What this task involves> Count how many lines in the material below contain the string "Godean". Case counts, so give only that number.

--- Given entries ---

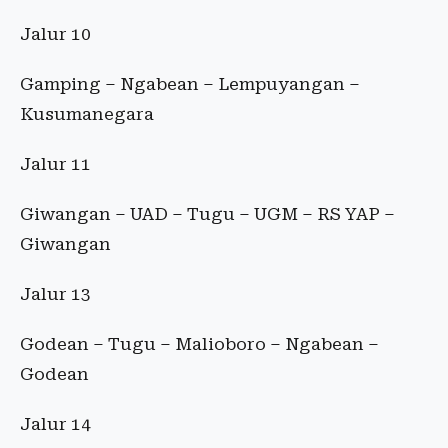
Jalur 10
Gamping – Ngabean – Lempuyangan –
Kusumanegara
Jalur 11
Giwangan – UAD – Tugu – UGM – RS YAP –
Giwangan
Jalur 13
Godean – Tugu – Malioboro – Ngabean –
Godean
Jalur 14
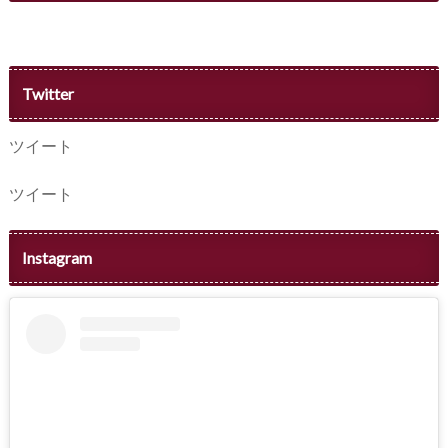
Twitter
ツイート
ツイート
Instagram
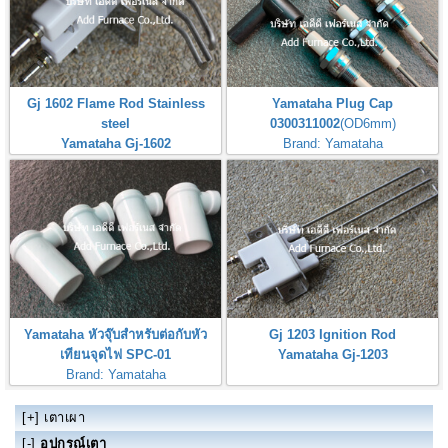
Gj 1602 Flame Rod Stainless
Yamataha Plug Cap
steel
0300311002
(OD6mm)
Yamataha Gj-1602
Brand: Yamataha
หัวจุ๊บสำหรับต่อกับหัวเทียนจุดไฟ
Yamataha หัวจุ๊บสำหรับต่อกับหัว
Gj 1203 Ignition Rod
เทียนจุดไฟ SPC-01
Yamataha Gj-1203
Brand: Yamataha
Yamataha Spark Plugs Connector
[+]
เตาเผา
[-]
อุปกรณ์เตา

---

Solution> 2